The course focuses on software techniques for parallel computing. We are aiming at a comprehensive treatment on different types of practical parallel programming techniques

  • process-oriented parallel programming
  • thread programming/thread safety
  • single-core vector instructions
  • multi-processor and multi-core programming
  • mapreduce/hadoop
  • MPI
  • Cuda/OpenCL

Each of the above techniques would merit a course of their own, as done in many of the best universities.
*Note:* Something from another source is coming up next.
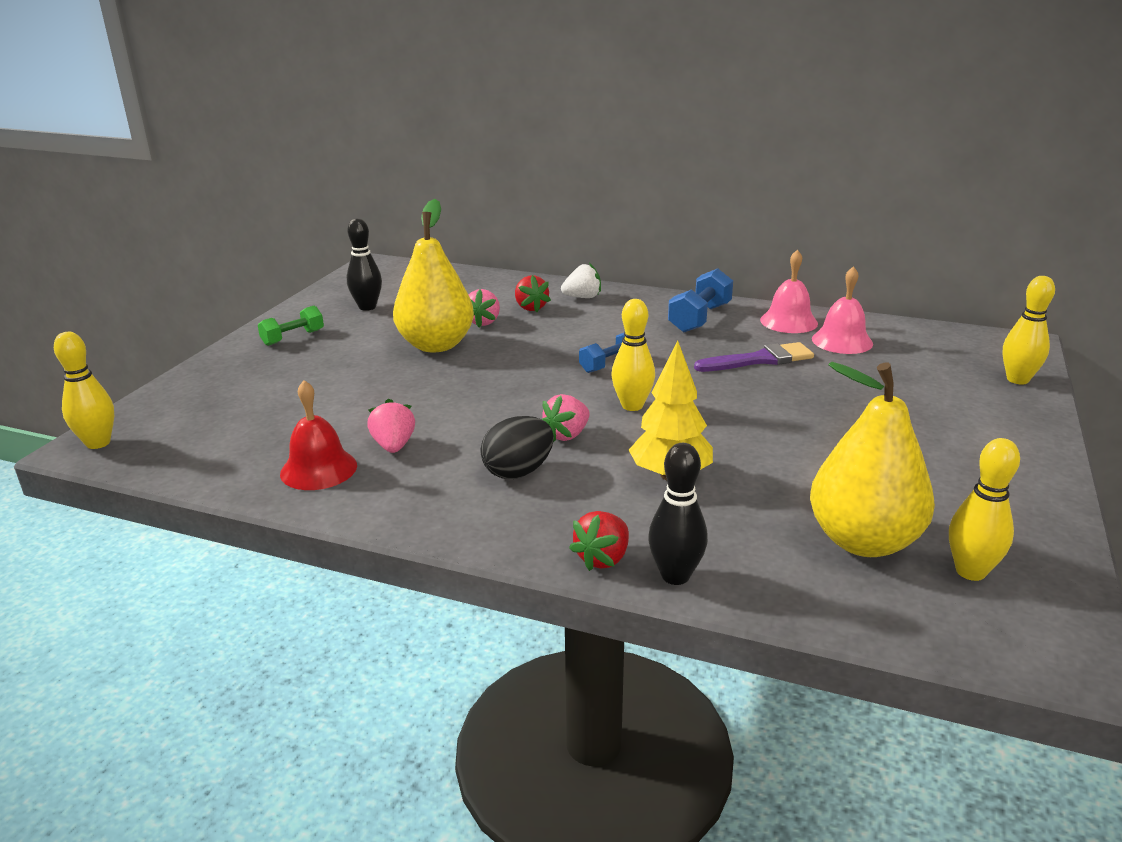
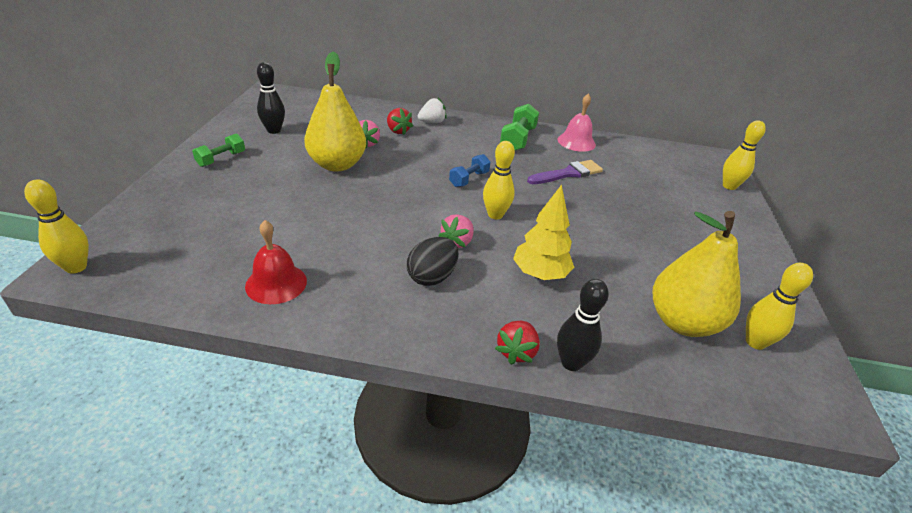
camera: 15 degrees left, 10 degrees up
pink strawberry [367,399,415,453] -> none
blue dumbbell [668,269,733,332] -> green dumbbell [500,104,539,151]
pink bell [812,266,873,354] -> none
Therefore we aim at attaining a practical familiarity with each, in the first half of the course, and we will specialize in the later part of the course as to help the students' graduate research.

Main Resources

Lectures

NOTE: There will be no lectures from Oct 4 - Oct 19 2012

Partial listing & Tentative Outline

  1. Overview of parallel computing: https://computing.llnl.gov/tutorials/parallel_comp/
  2. Review of Linux:
    1. See the book Running Linux from the Recommended Reading
  3. Review of C/C++ (finished 28/Aug)
  4. Fundamental programming techniques: processes and threads
    1. Read The Unix Programming Environment for some classic multi-process programming[5]
    2. What is a process: http://linuxgazette.net/133/saha.html
    3. 30/Aug: We'll be following the McKenney Book, ch 3 at the lab.
    4. Up to (and including) 18/Sept: We followed McKenney's code samples for counting algorithms and his Threading API in detail
      1. What is variable alignment: [6] [7]
      2. How to determine the cache line size for your machine: [8]. This will give you better results for threading algorithms.
      3. Install some documentation useful for POSIX threading: sudo apt-get install glibc-doc manpages-posix-dev
    5. 20/Sept: Finished statistic counters and showed how to read assembly language generated by GCC, and how to disassemble binary objects
    6. 25/Sept: Finished theoretical thread content for the course: up until ch. 5 of McKenney's Book + Semaphores + Thread Safety.
      1. Homework 2 (see below)
  5. Cuda/OpenCL (02/Oct)
    1. Project 1 handout (see below) due Oct. 23
  6. Mapreduce/Hadoop
  7. MPI

Homework

Homework 1

Our insitute is planning on buying a supercomputer. Therefore, our first homework will consist on studying these systems in detail.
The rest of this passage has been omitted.